--- Data provided ---

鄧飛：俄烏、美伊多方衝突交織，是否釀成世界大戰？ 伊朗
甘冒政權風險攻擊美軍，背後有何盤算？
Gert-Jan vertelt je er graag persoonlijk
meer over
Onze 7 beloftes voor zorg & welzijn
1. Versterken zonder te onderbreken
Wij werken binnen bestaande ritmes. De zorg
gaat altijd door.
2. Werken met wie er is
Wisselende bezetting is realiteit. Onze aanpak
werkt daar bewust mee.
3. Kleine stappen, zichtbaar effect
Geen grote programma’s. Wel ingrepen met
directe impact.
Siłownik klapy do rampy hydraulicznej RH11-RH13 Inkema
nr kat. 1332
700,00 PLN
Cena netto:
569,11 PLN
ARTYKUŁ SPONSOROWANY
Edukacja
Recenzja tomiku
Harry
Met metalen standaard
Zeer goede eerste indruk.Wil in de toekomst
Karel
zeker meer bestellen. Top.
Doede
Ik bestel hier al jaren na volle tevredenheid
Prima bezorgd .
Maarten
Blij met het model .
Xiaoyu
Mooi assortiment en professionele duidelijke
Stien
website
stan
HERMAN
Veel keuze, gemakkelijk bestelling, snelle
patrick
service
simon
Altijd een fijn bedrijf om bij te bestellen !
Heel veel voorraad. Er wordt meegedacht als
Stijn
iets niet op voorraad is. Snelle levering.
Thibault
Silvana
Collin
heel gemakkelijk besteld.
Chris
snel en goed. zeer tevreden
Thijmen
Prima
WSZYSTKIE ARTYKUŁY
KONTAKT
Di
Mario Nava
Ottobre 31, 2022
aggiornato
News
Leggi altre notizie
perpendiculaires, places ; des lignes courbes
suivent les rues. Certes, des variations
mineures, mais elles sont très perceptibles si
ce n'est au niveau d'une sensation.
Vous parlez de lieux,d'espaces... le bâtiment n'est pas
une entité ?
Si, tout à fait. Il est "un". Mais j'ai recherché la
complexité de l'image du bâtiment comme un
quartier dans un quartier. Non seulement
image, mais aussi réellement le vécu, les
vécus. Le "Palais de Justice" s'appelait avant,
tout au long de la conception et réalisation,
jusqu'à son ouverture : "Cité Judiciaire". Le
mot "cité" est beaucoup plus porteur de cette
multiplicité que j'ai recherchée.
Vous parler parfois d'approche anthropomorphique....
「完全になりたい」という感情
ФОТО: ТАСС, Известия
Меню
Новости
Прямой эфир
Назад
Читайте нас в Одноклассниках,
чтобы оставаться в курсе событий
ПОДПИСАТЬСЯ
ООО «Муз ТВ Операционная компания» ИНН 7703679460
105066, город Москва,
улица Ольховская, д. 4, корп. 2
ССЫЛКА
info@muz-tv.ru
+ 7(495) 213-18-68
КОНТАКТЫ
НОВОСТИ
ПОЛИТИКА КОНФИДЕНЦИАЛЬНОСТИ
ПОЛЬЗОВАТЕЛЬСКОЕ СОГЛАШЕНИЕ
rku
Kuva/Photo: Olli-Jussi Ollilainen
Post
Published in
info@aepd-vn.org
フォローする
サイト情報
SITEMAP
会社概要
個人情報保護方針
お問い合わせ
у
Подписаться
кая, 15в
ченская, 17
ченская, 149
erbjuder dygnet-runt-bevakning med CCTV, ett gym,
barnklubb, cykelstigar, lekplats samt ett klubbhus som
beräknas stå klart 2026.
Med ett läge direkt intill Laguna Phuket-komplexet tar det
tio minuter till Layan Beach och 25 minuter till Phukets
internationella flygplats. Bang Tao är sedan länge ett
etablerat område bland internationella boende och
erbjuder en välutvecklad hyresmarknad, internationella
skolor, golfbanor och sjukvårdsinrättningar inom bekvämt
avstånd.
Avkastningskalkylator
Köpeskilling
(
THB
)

---

• _Exercise aim_: Please reproduce the text of every item above word for word, keeping each line as it appears.

• _Result_:
鄧飛：俄烏、美伊多方衝突交織，是否釀成世界大戰？ 伊朗
甘冒政權風險攻擊美軍，背後有何盤算？
Gert-Jan vertelt je er graag persoonlijk
meer over
Onze 7 beloftes voor zorg & welzijn
1. Versterken zonder te onderbreken
Wij werken binnen bestaande ritmes. De zorg
gaat altijd door.
2. Werken met wie er is
Wisselende bezetting is realiteit. Onze aanpak
werkt daar bewust mee.
3. Kleine stappen, zichtbaar effect
Geen grote programma’s. Wel ingrepen met
directe impact.
Siłownik klapy do rampy hydraulicznej RH11-RH13 Inkema
nr kat. 1332
700,00 PLN
Cena netto:
569,11 PLN
ARTYKUŁ SPONSOROWANY
Edukacja
Recenzja tomiku
Harry
Met metalen standaard
Zeer goede eerste indruk.Wil in de toekomst
Karel
zeker meer bestellen. Top.
Doede
Ik bestel hier al jaren na volle tevredenheid
Prima bezorgd .
Maarten
Blij met het model .
Xiaoyu
Mooi assortiment en professionele duidelijke
Stien
website
stan
HERMAN
Veel keuze, gemakkelijk bestelling, snelle
patrick
service
simon
Altijd een fijn bedrijf om bij te bestellen !
Heel veel voorraad. Er wordt meegedacht als
Stijn
iets niet op voorraad is. Snelle levering.
Thibault
Silvana
Collin
heel gemakkelijk besteld.
Chris
snel en goed. zeer tevreden
Thijmen
Prima
WSZYSTKIE ARTYKUŁY
KONTAKT
Di
Mario Nava
Ottobre 31, 2022
aggiornato
News
Leggi altre notizie
perpendiculaires, places ; des lignes courbes
suivent les rues. Certes, des variations
mineures, mais elles sont très perceptibles si
ce n'est au niveau d'une sensation.
Vous parlez de lieux,d'espaces... le bâtiment n'est pas
une entité ?
Si, tout à fait. Il est "un". Mais j'ai recherché la
complexité de l'image du bâtiment comme un
quartier dans un quartier. Non seulement
image, mais aussi réellement le vécu, les
vécus. Le "Palais de Justice" s'appelait avant,
tout au long de la conception et réalisation,
jusqu'à son ouverture : "Cité Judiciaire". Le
mot "cité" est beaucoup plus porteur de cette
multiplicité que j'ai recherchée.
Vous parler parfois d'approche anthropomorphique....
「完全になりたい」という感情
ФОТО: ТАСС, Известия
Меню
Новости
Прямой эфир
Назад
Читайте нас в Одноклассниках,
чтобы оставаться в курсе событий
ПОДПИСАТЬСЯ
ООО «Муз ТВ Операционная компания» ИНН 7703679460
105066, город Москва,
улица Ольховская, д. 4, корп. 2
ССЫЛКА
info@muz-tv.ru
+ 7(495) 213-18-68
КОНТАКТЫ
НОВОСТИ
ПОЛИТИКА КОНФИДЕНЦИАЛЬНОСТИ
ПОЛЬЗОВАТЕЛЬСКОЕ СОГЛАШЕНИЕ
rku
Kuva/Photo: Olli-Jussi Ollilainen
Post
Published in
info@aepd-vn.org
フォローする
サイト情報
SITEMAP
会社概要
個人情報保護方針
お問い合わせ
у
Подписаться
кая, 15в
ченская, 17
ченская, 149
erbjuder dygnet-runt-bevakning med CCTV, ett gym,
barnklubb, cykelstigar, lekplats samt ett klubbhus som
beräknas stå klart 2026.
Med ett läge direkt intill Laguna Phuket-komplexet tar det
tio minuter till Layan Beach och 25 minuter till Phukets
internationella flygplats. Bang Tao är sedan länge ett
etablerat område bland internationella boende och
erbjuder en välutvecklad hyresmarknad, internationella
skolor, golfbanor och sjukvårdsinrättningar inom bekvämt
avstånd.
Avkastningskalkylator
Köpeskilling
(
THB
)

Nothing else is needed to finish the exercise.